Akibatnya, gangguan kenyamanan pencernaan seperti perasaan begah dan ketidakteraturan buang air besar sering dialami, sekaligus menyulitkan upaya mengendalikan asupan kalori untuk menjaga berat badan. Ahli kesehatan menekankan pentingnya memenuhi kebutuhan serat harian sebagai bagian dari pola hidup seimbang.
Dampak Kurang Fiber pada Pencernaan
Dokter Elizabeth Angelina, dokter medis di Kalbe Consumer Health, menyebutkan bahwa pilihan makanan praktis yang sering dipilih karena kesibukan belum tentu memenuhi kebutuhan serat harian. Menurutnya, serat tidak hanya membantu kelancaran pencernaan tetapi juga berkontribusi pada rasa kenyang yang lebih lama, yang penting untuk mengatur porsi makan harian.

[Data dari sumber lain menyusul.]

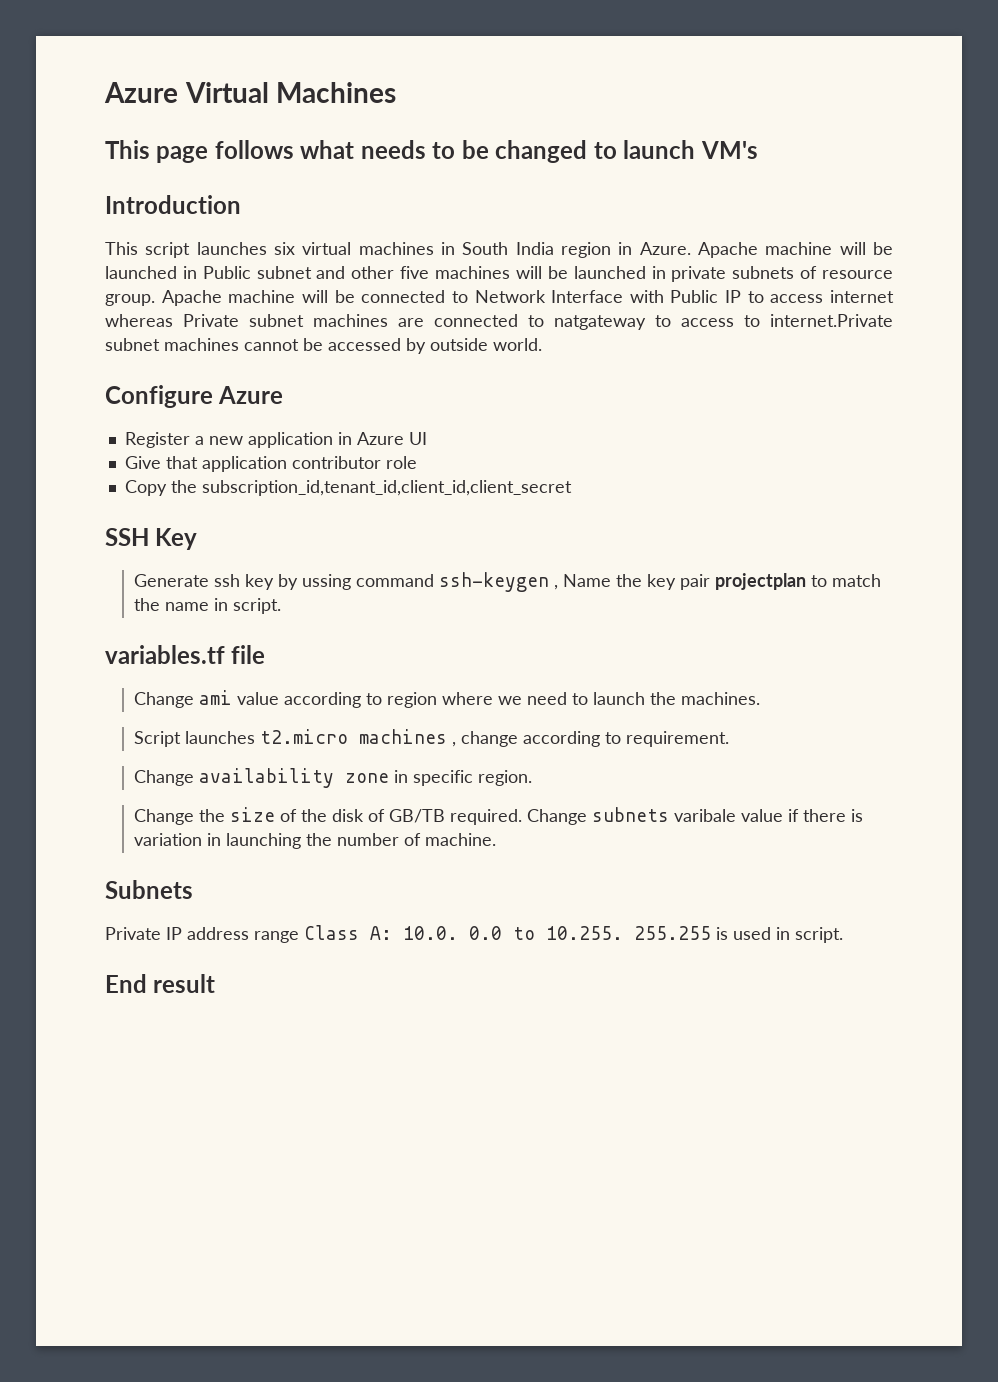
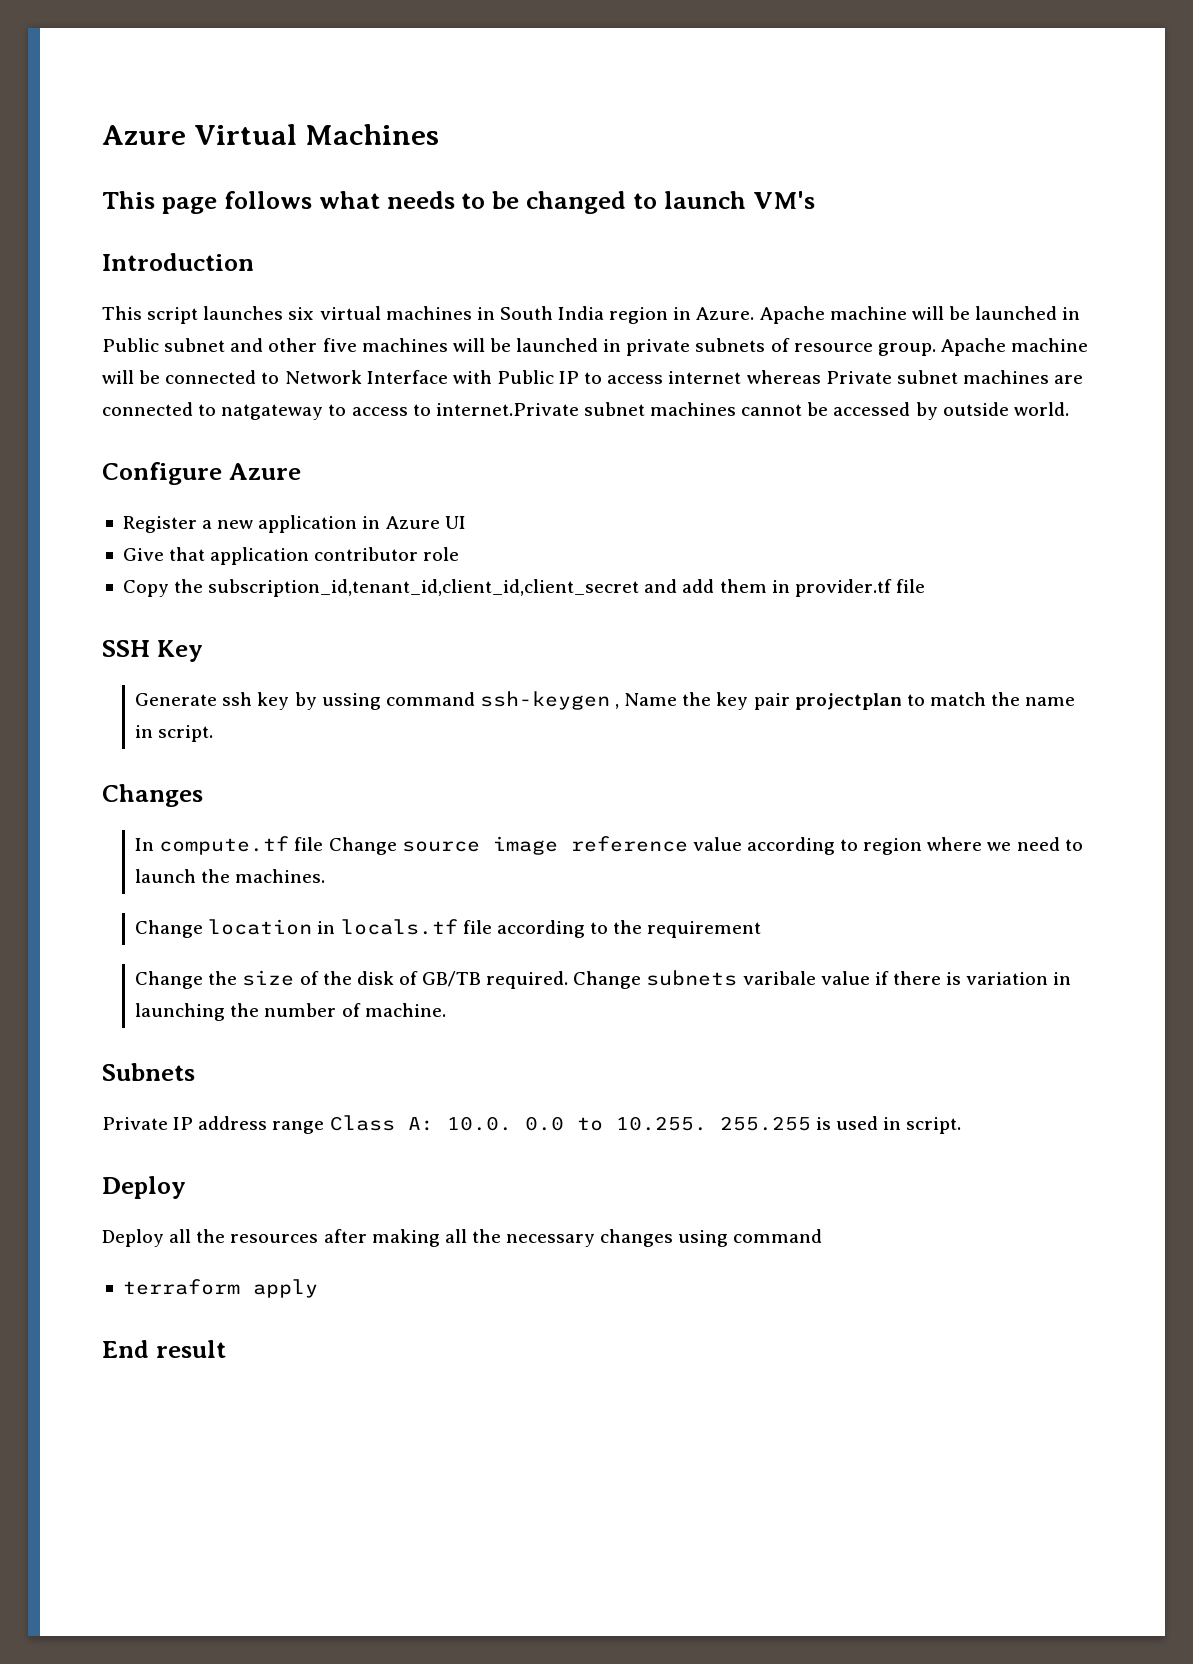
(572, 488) none -> [644,579,925,597] and add them in provider.tf file
[105,645,266,664] [134,690,233,708] variables.tf file // Change ami -> [102,784,203,807] [135,836,688,855] Changes // In compute.tf file Change source image reference
[134,729,730,747] [134,768,533,788] Script launches t2.micro machines , change according to requirement. // Change availability zone in specific region. -> [135,919,762,938] Change location in locals.tf file according to the requirement
(843, 935) none -> [102,1176,186,1199] [102,1229,823,1247] [122,1279,318,1298] // Deploy // Deploy all the resources after making all the necessary changes using command // terraform apply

Serat dan Pengendalian Berat Badan
Perhatian terhadap asupan serat menjadi bagian dari strategi pengelolaan berat badan yang sehat. Namun, dalam praktik sehari-hari, perubahan pola makan besar-besaran kerap sulit dilakukan oleh mereka yang memiliki mobilitas tinggi dan jadwal tidak menentu. Oleh karena itu, solusi praktis yang tetap memperhatikan kandungan serat menjadi semakin dibutuhkan.
Peran Garcinia dan HCA
Selain serat, beberapa bahan alami juga diteliti terkait peranannya dalam mendukung pengelolaan berat badan. Salah satu bahan yang disebutkan adalah Garcinia, atau asam gelugur, yang mengandung senyawa Hydroxycitric Acid (HCA) sebagai komponen aktif.
Penelitian dari IPB University menunjukkan bahwa HCA merupakan senyawa aktif utama pada asam gelugur yang telah banyak diteliti untuk potensinya dalam mendukung pengelolaan berat badan. Temuan tersebut disebut memberi indikasi bahwa asam gelugur dapat dimanfaatkan sebagai pendukung gaya hidup sehat, meski tetap memerlukan pendekatan pola makan dan aktivitas fisik yang seimbang.
Femmy Fyber sebagai Pilihan Praktis
Menjawab kebutuhan masyarakat akan solusi praktis yang kaya serat, produk minuman serat yang mengombinasikan fiber dan Garcinia diperkenalkan sebagai salah satu pilihan untuk melengkapi upaya menjaga kesehatan pencernaan dan mendukung pengelolaan berat badan. Andry Mahyudi, Head of OTC, Women Health and Natural Wellness Category di Kalbe Consumer Health, menyatakan bahwa produk tersebut diformulasikan untuk menjadi pendamping harian bagi orang dengan aktivitas padat.
Kandungan serat dalam produk ini diklaim membantu memenuhi kebutuhan serat harian yang sering kurang tercukupi dari pola makan sehari-hari. Sementara Garcinia dimaksudkan melengkapi formulasi sebagai bahan alami yang telah diteliti terkait perannya dalam pengelolaan berat badan, khususnya melalui kandungan HCA.
Perusahaan menekankan bahwa langkah sederhana—seperti menambah asupan serat harian lewat pilihan minuman serat praktis dan menerapkan pola makan lebih seimbang—dapat menjadi awal yang baik untuk kebiasaan sehat berkelanjutan. Produk tersebut diposisikan untuk membantu memberikan kenyamanan pencernaan dan mendukung kontrol asupan sebagai bagian dari gaya hidup lebih seimbang.
Meski demikian, perhatian terhadap pola makan secara keseluruhan serta kebiasaan hidup sehat tetap diperlukan. Pemilihan produk pendukung sebaiknya dilakukan dengan pemahaman akan peran masing-masing komponen, dan jika perlu, berkonsultasi dengan tenaga kesehatan untuk memastikan kesesuaian dengan kebutuhan individu.